И вдруг она говорит:
— Вы очень хороший пианист.
Вроде бы, она имела это в виду. Подчиняясь импульсу, я привстал со скамьи, посмотрел ей в глаза и, надеясь, что не выгляжу идиотом, выпалил что-то вроде — Не хотите ли, я сыграю что-нибудь специально для вас?
Предложение ее смутило. Она мигнула. Затем она взяла себя в руки и сказала, слегка испуганно — Если хотите. И улыбнулась боязливо.
Дамы и господа, уверяю вас — я потерял всякий контроль над событиями. Момент ли, атмосфера ли, совпадение — что-то держало меня железной хваткой, направляло и наставляло. Особой любви к драматизму у меня нет, и формы я не очень-то придерживаюсь. Что-то вне меня сказало, что нужно играть Ми-Минор, Шопена — да! И я сообразил, что я делаю, только когда отыграл уже тактов двадцать.
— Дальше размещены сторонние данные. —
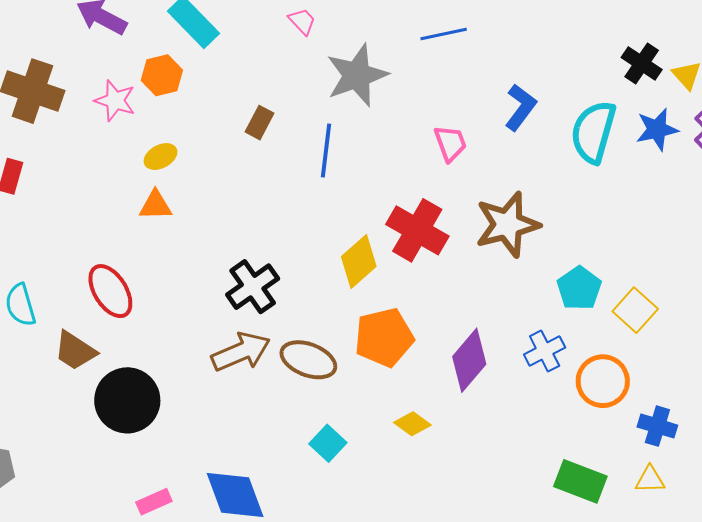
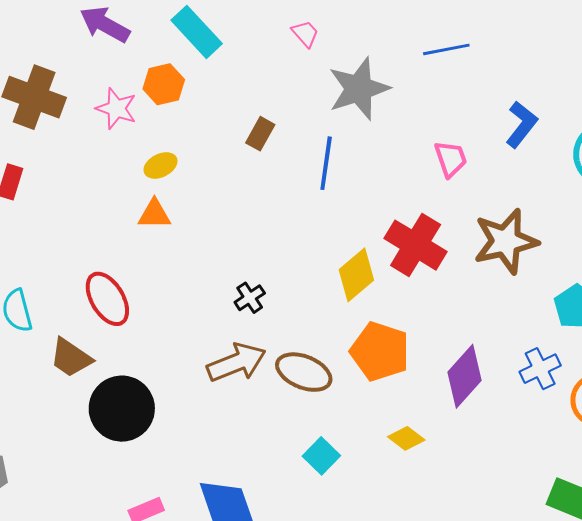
black cross: (253, 287) -> (250, 298), size x0.6
orange pentagon: (384, 337) -> (380, 351), turned 30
Миссис Уолш не знала, как реагировать, возвращаться ли к своему креслу, или к боку ее кавалера, или чего, но просто стояние показалось ей, наверное, неправильным. Ее компаньон продолжал торговаться с менеджером. Миссис Уолш улыбнулась неуверенно, вступила на подиум, и облокотилась на крышку рояля. Я переключился на до-диез минор, чтобы подчеркнуть момент, а заодно не лупить почем зря по расстроенной клавише. В конце концов мне удалось погрузиться в музыку и забыть о миссис Уолш, ее компаньоне, менеджере, группе, и остальном мире. Играл я как маньяк, и Вселенная поняла и откликнулась, обнимая меня и лаская, и поощряя усилия. Она слилась с музыкой и с моими пальцами и запястьями, и моей правой ногой. Кстати о правой ноге — педалирование мое, обычно расхлябанное, залихватское на слух многих, вдруг стало очень точным. Пот стекал по моему лицу. Я бегал вверх и вниз по клавиатуре, подчиняясь неумолимым приказам Шопена и почти рыдая над невозможно грустными пассажами небесной чистоты и неизмеримой глубины. Этот [непеч. ] поляк, люди не имеют права писать такую музыку. И вдруг — бах! — опус кончился. Я поднял голову, тяжело дыша. Где-то вдали какие-то бесполезные кретины трепались себе, но пространство непосредственно вокруг подиума притихло. Я повернул голову медленно направо и сошелся взглядом с миссис Уолш, которая только начала распрямляться. Очень бледная она была, а может это свет такой был, не знаю, ни [непеч. ] не знаю! Из ниоткуда возникла вдруг рука Джульена, протягивающая мне бутылку с водой. Я взял бутылку, посмотрел на нее бессмысленно, и поставил на крышку рояля.